Подробная обработка наблюдений и вычисление удельных весов, конечно, не могли быть выполнены во время плавания; Макаров занялся этой работой, вернувшись из плавания в Петербург.
В июне 1889 года он поселился на даче в Лесном и с головой ушел в работу. Обширная рабочая комната была заставлена сотнями бутылок с водой, добытой почти из всех океанов и морей земного шара с разных глубин, здесь же лежали образчики грунта, гидрологические инструменты и груды таблиц. На стенах висели диаграммы и карты. Чертежник и вычислитель, нанятые Макаровым, занимались технической стороной дела. Сам Макаров группировал и обобщал наблюдения, вычислял поправки.
Это вычисление поправок оказалось самой сложной и кропотливой работой. Она заняла целый год. Степан Осипович хотел добиться идеальной точности получаемых данных. Однако это было нелегко. Например, добытая батометром[57] вода, при прохождении через более холодные или теплые верхние слои воды, изменяет свою температуру. Вода вторично изменяет температуру, когда ее переливают (как ни стараются сделать это быстро) из батометра в кружку и несут к месту наблюдения. Поправки на эти изменения и должны быть выяснены при окончательном определении истинной температуры воды, взятой с соответствующей глубины.

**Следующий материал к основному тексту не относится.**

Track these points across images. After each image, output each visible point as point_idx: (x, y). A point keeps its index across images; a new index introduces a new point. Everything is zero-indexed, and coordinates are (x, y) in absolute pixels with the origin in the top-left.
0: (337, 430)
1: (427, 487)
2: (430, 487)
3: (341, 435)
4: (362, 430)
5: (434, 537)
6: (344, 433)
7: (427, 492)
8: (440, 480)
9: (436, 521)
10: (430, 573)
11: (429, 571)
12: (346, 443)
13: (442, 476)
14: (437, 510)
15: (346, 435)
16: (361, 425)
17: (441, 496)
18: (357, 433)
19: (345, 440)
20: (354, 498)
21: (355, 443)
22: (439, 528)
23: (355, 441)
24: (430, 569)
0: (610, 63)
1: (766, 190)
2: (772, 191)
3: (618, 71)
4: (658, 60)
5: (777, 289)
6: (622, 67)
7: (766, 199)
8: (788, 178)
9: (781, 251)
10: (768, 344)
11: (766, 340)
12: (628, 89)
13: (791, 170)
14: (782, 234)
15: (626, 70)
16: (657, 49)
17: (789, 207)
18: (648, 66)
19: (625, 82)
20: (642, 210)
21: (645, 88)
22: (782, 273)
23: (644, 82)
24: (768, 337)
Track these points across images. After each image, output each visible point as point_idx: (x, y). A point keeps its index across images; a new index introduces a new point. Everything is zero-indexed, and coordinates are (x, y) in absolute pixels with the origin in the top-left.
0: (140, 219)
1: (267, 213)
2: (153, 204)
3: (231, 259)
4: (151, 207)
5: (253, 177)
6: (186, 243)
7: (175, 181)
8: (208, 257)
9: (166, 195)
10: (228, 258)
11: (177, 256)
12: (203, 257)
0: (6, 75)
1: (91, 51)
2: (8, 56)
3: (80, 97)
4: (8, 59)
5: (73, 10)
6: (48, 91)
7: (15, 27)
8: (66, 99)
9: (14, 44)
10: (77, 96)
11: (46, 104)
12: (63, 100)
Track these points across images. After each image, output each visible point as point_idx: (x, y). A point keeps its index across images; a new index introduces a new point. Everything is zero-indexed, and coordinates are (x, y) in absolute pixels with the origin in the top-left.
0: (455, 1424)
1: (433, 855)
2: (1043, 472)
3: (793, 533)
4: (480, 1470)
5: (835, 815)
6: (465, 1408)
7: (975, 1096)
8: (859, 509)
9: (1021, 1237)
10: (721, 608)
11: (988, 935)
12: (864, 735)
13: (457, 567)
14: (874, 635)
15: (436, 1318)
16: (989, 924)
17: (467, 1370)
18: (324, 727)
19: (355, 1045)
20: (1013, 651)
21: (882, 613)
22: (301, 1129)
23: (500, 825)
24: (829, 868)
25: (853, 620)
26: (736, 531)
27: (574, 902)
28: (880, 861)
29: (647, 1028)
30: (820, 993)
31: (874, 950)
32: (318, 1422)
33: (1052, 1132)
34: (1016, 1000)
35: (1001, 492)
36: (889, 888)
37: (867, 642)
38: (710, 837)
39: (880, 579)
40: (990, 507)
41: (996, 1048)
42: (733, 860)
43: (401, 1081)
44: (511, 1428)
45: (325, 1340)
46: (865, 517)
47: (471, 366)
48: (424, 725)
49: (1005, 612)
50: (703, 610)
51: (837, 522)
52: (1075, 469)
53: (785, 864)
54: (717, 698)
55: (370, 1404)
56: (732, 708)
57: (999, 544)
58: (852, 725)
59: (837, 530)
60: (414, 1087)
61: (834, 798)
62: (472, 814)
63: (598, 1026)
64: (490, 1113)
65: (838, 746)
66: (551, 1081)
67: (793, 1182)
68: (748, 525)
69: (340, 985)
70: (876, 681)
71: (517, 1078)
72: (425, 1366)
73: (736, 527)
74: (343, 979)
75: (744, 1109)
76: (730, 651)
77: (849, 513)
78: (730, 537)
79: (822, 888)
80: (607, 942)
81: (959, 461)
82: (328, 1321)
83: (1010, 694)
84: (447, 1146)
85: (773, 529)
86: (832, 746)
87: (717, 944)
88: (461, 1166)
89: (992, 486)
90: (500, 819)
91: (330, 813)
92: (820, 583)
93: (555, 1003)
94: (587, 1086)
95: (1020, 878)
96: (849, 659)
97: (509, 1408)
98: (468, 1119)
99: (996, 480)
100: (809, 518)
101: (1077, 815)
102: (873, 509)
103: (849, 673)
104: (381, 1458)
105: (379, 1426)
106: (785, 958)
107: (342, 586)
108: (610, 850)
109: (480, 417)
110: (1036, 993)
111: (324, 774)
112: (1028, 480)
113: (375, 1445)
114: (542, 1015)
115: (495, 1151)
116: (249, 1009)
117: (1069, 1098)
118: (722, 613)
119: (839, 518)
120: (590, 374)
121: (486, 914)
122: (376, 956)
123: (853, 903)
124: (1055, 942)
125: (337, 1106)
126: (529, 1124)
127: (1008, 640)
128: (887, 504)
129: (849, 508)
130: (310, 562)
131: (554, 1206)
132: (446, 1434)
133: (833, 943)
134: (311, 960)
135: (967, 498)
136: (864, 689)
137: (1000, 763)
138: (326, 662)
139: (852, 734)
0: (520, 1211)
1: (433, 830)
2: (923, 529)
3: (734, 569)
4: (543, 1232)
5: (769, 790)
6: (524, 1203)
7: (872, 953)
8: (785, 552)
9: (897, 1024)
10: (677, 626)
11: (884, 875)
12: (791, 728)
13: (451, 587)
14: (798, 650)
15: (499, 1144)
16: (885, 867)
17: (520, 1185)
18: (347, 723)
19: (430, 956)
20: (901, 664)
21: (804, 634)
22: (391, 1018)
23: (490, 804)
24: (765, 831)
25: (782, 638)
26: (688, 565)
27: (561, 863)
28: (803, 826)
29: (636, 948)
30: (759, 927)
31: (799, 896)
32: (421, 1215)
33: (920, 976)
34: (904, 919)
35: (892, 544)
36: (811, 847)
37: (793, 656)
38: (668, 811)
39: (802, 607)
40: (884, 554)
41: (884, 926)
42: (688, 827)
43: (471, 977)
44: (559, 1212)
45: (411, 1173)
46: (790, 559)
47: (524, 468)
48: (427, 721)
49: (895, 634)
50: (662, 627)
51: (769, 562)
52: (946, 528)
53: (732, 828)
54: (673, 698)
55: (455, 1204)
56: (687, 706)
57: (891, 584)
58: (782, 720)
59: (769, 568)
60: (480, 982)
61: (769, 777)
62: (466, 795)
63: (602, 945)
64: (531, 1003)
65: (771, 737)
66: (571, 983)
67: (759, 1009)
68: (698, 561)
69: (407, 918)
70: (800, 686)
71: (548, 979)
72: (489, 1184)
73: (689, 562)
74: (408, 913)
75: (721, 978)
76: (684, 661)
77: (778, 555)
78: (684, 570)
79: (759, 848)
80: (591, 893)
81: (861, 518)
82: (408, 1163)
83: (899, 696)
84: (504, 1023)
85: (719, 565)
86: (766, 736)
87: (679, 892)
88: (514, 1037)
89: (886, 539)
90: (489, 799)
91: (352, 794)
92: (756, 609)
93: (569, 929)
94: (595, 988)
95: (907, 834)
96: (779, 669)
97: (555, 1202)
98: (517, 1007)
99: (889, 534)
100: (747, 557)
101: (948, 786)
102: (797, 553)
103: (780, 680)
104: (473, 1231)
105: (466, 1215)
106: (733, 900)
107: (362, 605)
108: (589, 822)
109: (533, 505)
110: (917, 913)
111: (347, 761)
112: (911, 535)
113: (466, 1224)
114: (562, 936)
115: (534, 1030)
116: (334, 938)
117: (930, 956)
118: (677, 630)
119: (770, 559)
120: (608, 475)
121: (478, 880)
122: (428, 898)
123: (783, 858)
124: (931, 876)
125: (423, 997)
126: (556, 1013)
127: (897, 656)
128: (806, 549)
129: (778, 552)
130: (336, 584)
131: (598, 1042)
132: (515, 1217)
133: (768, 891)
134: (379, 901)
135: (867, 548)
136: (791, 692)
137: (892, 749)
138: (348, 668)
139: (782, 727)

Для этой цели имелись таблицы.
Но Макаров, принявшись за обработку своих исследований, убедился, что таблицы недостаточно точны. Тогда он решил для точного определения величины поправок произвести опыты. Они и были поставлены в Кронштадтском морском госпитале при содействии доктора Шидловского.
Опыты производились в двух огромных резервуарах, вмещавших примерно по тонне воды каждый. В одном из них вода охлаждалась льдом, в другом — нагревалась паром. Батометр погружали в первый резервуар с холодной водой и, после того как он принимал температуру этой воды, выливали из него воду в кружку и измеряли в ней температуру. Поправку выводили из разности между температурой воды, заключенной в резервуаре, и температурой, полученной по термометру, погруженному в кружку.
Но когда Макаров занялся окончательной обработкой всех собранных им материалов, он убедился в недостаточной точности имевшихся в то время вспомогательных таблиц и других данных. Пришлось составить новые таблицы и для обработки удельных весов морской воды. После появления в печати труда Макарова прежними таблицами пользоваться перестали.
Закончив эту часть работы, Макаров приступает к широкой систематизации и обобщению имеющихся гидрологических данных и наблюдений. «Пока не начнется систематического собирания сведений, до тех пор можно сказать, что большие сокровища, заключающиеся в морских журналах, можно признать лежащими без пользы для дела», — заявляет Макаров в одном из своих сообщений. Он собирает и обрабатывает все наблюдения, когда-либо произведенные в северной части Тихого океана, как на поверхности, так и на глубинах. Сюда входит самый разнообразный материал за последние пятьдесят лет: здесь и неизданные наблюдения русских мореплавателей с начала XIX столетия, и все наблюдения, произведенные на иностранных судах, и собственные, сделанные самим Макаровым.
Стремясь во всем к максимальной точности, он часто не верил вполне и собственным выводам, как бы тщательно ни была обоснована методическая сторона проделанной работы. Приступая теперь к изучению огромного количества чужих наблюдений и материалов, Степан Осипович должен был, по его словам, отличить хорошее от плохого. Можно ли доверять всем этим показаниям, истинность которых проверить невозможно? «По наружному виду судить трудно, — заключает Макаров, — но тем не менее можно сказать, что особое доверие чувствуешь к засаленным, грязным тетрадям, на которых, кроме следов чернил, встречаются следы капель воды, падающей с фуражки — промокшего мичмана, вносящего правдивую цифру в эту летопись. Менее доверия внушают чисто переписанные беловые тетради, в которых однообразия температур поселяют сомнение в их достоверности. Судить, однако ж, приходится не по наружному, а по внутреннему содержанию журнала».